Directive A -
Answer these from the text on iterative improvement, one line each, marked like the questions:
(i) What makes a solution feasible?
(ii) Which two numerical problems are named as common uses of iterative improvement?
(iii) How many vertices does a network have, and how are they labeled?
Directive B -
In the text on iterative improvement, why must each refinement stay feasible and improve the objective function? Answer in one to three sentences.
Directive C -
Carry on the text on iterative improvement and the maximum-flow problem, starting after its last sentence.

Quoted passage -
::::::::

Greedy techniques iteratively construct an optimal solution by building optimal solutions from smaller problems. Iterative improvement techniques build an optimal solution by iterative refinement of a feasible solution for the complete problem.
Feasible solutions are solutions that satisfy the constraints of the problem, for example using the denominations in the making change problem.
The objective function is the function that problem seeks to maximize or minimize.
Iterative improvement is frequently used in numerical problems, for example root finding or finding the maximum of a function. We will concentrate on iterative improve to graph problems.
Iterative improvements have difficulties:
1. Finding the initial solution (guess to the solution) can be easy, for example the empty set, or on the other hand it can be difficult.
2. The algorithm for refinements the guess may be difficult. The refinement must remain feasible and improve the objective function. Meaning they should not jump around and possibly diverge from the optimal solution.
3. The refinement may find a local optimal solution but not the global optimal solution, for example find the maximum by always going up hill.
The maximum-flow problem seeks a maximum flow in a network (for example of pipes).
A network is a weighted directed graph with n vertices labeled 1, 2, ... , n.

::::::::

Supplied information -
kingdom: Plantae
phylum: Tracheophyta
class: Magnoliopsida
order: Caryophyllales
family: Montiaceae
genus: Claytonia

::::::::

Answer A -
(i) It satisfies the constraints of the problem.
(ii) Root finding and finding the maximum of a function.
(iii) It has n vertices, labeled 1, 2, ... , n.

Answer B -
Refinements that stay feasible and improve the objective function do not jump around and possibly diverge from the optimal solution.

Answer C -
The edges of are typically labeled, (i, j), where i is the index of the origin and j is the destination. The weights, uij or u(i, j), of the edge are positive and typically called the capacity of edge.
The weighted digraph has a single source and sink. A source is a node with only out-going edges and a sink has only in-coming edges. The source vertex is labeled 1 and the sink labeled n.
Draw an example on the board.
A flow, F, in the network is a labeling of the edges with positive values less than the capacity of the edge, cij ≥ xji ≥ 0, such that it satisfy the flow-conservation requirement at all vertices (i), meaning
∑j: (j, i)εE xji = ∑ j: (i, j)εE xij
for i = 2, 3, ..., n-2
total incoming flow = total outgoing flow
Because of flow conservation the total outgoing flow at the source must equal the incoming flow at sink
∑j: (j, n)εE xjn = ∑ j: (1, j)εE xj1 = x, called the flow.
incoming flow at sink = outgoing flow at the source
List examples of Networks and Flows
We will seek the iterative solution by flow augmenting, meaning adding to the current flow. As part of this process we will need to find an augmenting path.
We cannot consider only adding positive values to the flow at each edge because this might miss the optimal solution even if it satisfies flow conservation and does not exceed the capacity. Adding only positive flow values would amount to a greedy approach.
Give an example that shows that an optimal solution is missed.
We need to decrease the flow into one vertex in order to increase the flow into another vertex. Adding a negative flow value would amount to decreasing the flow at a vertex.
We consider paths from the source to sink in the underlying undirected graph of the network. In which each edge of the path (i, j) is either a
1. Forward edge, meaning (i, j) are in the direction of the directed edge of the network. The remaining capacity is rij = uij - xij is the amount that the flow can be increase in that edge.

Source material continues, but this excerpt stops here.